> **Task description**
A line below contains "left elbow: (848, 378)", and a later one contains "left eye: (472, 222)". Repeat both, with every line between them, exactly.

> **Exercise material**

•••

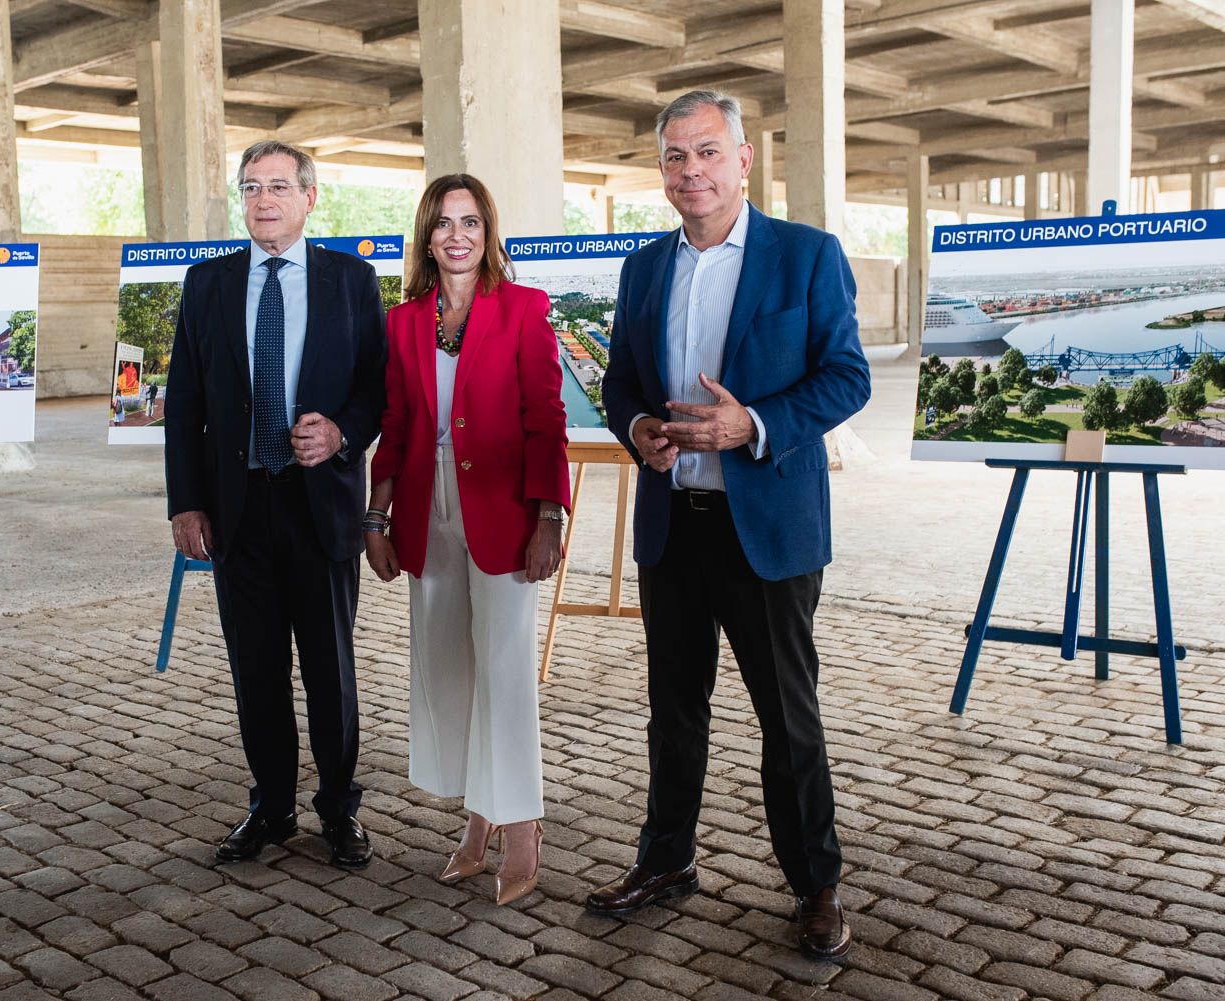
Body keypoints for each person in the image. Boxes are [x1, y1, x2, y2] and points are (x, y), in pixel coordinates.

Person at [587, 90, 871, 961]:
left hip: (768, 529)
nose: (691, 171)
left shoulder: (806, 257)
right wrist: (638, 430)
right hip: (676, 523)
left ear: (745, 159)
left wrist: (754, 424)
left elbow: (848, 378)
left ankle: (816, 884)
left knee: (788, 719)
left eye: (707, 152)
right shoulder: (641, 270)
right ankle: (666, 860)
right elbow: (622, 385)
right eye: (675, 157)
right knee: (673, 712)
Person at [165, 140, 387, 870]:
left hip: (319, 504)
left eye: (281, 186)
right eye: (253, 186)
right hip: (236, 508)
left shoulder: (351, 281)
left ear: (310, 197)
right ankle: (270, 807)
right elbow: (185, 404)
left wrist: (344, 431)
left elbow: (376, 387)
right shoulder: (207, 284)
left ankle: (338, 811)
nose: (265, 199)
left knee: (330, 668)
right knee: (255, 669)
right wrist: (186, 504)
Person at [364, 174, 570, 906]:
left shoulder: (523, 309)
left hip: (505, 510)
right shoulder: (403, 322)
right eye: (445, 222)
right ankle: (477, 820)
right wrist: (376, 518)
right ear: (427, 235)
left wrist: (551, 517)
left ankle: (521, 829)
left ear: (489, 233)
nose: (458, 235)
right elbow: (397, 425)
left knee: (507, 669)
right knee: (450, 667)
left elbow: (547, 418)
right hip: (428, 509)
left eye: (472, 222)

•••

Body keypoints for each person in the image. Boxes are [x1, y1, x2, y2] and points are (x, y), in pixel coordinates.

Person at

•••

> **Solution to this task**
left elbow: (848, 378)
left ankle: (816, 884)
left knee: (788, 719)
left eye: (707, 152)
right shoulder: (641, 270)
right ankle: (666, 860)
right elbow: (622, 385)
right eye: (675, 157)
right knee: (673, 712)
Person at [165, 140, 387, 870]:
left hip: (319, 504)
left eye: (281, 186)
right eye: (253, 186)
right hip: (236, 508)
left shoulder: (351, 281)
left ear: (310, 197)
right ankle: (270, 807)
right elbow: (185, 404)
left wrist: (344, 431)
left elbow: (376, 387)
right shoulder: (207, 284)
left ankle: (338, 811)
nose: (265, 199)
left knee: (330, 668)
right knee: (255, 669)
right wrist: (186, 504)
Person at [364, 174, 570, 906]:
left shoulder: (523, 309)
left hip: (505, 510)
right shoulder: (403, 322)
right eye: (445, 222)
right ankle: (477, 820)
right wrist: (376, 518)
right ear: (427, 235)
left wrist: (551, 517)
left ankle: (521, 829)
left ear: (489, 233)
nose: (458, 235)
right elbow: (397, 425)
left knee: (507, 669)
right knee: (450, 667)
left elbow: (547, 418)
right hip: (428, 509)
left eye: (472, 222)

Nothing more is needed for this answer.